화학공학소재연구정보센터
Journal of the American Chemical Society, Vol.135, No.50, 18850-18858, 2013
Cell-Specific and pH-Activatable Rubyrin-Loaded Nanoparticles for Highly Selective Near-Infrared Photodynamic Therapy against Cancer
Spatiotemporal control of singlet oxygen (O-1(2)) release is a major challenge for photodynamic therapy (PDT) against cancer with high therapeutic efficacy and minimum side effects. Here a selenium-rubyrin (NMe2Se4N2)-loaded nanoparticle functionalized with folate (FA) was designed and synthesized as an acidic pH-activatable targeted photosensitizer. The nanoparticles could specifically recognize cancer cells via the FA-FA receptor binding and were selectively taken up by cancer cells via receptor-mediated endocytosis to enter lysosomes, in which NMe2Se4N2 was activated to produce O-1(2).

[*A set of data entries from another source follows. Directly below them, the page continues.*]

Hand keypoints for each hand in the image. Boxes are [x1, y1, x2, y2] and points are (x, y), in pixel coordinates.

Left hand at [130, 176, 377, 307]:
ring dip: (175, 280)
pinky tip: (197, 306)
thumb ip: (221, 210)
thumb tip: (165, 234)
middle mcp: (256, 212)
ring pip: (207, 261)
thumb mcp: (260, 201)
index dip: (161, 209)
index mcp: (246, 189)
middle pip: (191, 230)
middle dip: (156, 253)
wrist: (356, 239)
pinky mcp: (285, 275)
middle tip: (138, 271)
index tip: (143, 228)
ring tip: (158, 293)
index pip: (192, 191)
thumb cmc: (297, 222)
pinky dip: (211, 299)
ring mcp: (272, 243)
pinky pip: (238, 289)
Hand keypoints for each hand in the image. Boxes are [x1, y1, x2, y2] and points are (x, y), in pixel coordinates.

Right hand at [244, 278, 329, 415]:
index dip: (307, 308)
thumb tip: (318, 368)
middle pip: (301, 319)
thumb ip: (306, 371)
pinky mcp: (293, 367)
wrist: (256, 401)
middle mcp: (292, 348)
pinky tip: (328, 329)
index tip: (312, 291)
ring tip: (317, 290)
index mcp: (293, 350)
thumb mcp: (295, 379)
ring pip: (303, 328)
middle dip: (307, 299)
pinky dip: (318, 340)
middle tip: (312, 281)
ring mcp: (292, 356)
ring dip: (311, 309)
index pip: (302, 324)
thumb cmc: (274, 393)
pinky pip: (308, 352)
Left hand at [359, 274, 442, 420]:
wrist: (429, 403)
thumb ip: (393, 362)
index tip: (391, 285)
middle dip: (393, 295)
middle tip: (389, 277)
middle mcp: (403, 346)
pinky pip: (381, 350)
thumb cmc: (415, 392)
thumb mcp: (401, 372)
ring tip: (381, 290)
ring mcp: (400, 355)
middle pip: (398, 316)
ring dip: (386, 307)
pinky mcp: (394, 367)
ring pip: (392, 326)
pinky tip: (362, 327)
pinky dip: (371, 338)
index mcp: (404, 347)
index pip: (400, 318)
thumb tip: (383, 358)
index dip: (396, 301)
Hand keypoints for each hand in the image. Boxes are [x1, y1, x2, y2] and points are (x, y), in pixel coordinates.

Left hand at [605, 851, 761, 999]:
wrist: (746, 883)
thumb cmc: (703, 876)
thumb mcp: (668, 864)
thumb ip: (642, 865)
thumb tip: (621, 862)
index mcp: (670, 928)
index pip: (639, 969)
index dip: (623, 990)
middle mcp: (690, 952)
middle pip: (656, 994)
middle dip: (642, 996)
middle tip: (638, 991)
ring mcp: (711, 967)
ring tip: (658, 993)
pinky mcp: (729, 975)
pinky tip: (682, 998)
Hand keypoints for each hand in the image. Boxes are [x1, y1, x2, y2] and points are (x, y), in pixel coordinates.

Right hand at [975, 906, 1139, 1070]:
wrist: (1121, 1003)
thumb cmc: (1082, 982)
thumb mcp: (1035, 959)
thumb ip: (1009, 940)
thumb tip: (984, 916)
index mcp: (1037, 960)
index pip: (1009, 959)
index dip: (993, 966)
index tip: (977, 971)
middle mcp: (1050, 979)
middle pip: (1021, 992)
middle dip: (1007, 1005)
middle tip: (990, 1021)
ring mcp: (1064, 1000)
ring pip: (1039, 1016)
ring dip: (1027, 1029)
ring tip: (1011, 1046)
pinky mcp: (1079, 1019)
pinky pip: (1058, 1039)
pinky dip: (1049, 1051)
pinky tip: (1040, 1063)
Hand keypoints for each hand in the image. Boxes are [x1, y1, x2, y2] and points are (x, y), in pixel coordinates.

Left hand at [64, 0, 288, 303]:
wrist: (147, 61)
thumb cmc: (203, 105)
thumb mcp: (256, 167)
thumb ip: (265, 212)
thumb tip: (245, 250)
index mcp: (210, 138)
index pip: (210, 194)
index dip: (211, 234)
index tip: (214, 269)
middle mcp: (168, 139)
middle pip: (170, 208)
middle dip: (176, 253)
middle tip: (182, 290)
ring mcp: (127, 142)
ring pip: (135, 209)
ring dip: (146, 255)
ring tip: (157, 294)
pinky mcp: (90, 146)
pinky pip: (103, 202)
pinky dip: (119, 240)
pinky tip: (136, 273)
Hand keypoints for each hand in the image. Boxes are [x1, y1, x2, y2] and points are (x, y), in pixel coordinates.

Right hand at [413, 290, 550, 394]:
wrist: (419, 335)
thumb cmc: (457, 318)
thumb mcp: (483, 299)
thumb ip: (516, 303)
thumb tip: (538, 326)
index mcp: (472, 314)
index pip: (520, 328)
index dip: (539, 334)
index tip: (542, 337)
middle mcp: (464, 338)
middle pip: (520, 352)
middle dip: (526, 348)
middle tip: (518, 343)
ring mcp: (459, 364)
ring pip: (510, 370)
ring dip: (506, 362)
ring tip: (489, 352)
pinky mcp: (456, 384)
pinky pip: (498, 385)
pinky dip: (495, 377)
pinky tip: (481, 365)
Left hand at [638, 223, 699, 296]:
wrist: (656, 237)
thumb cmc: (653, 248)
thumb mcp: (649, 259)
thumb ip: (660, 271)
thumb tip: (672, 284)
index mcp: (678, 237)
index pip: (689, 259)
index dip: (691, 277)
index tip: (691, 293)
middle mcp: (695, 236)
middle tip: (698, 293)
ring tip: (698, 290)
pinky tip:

The pH-controllable release of O-1(2) specially damaged the lysosomes and thus killed cancer cells in a lysosome-associated pathway. The introduction of selenium into the rubyrin core enhanced the O-1(2) generation efficiency due to the heavy atom effect, and the substitution of dimethylaminophenyl moiety at meso-position led to the pH-controllable activation of NMe2Se4N2. Under near-infrared (NIR) irradiation, NMe2Se4N2 possessed high singlet oxygen quantum yield (Phi(Delta)) at an acidic pH (Phi(Delta) = 0.69 at pH 5.0 at 635 nm) and could be deactivated at physiological pH (Phi(Delta) = 0.06 at pH 7.4 at 635 nm). The subcellular location-confined pH-activatable photosensitization at NIR region and the cancer cell-targeting feature led to excellent capability to selectively kill cancer cells and prevent the damage to normal cells, which greatly lowered the side effects. Through intravenous injection of FA-NMe2Se4N2 nanoparticles in tumor-bearing mice, tumor elimination was observed after NIR irradiation. This work presents a new paradigm for specific PDT against cancer and provides a new avenue for preparation of highly efficient photosensitizers.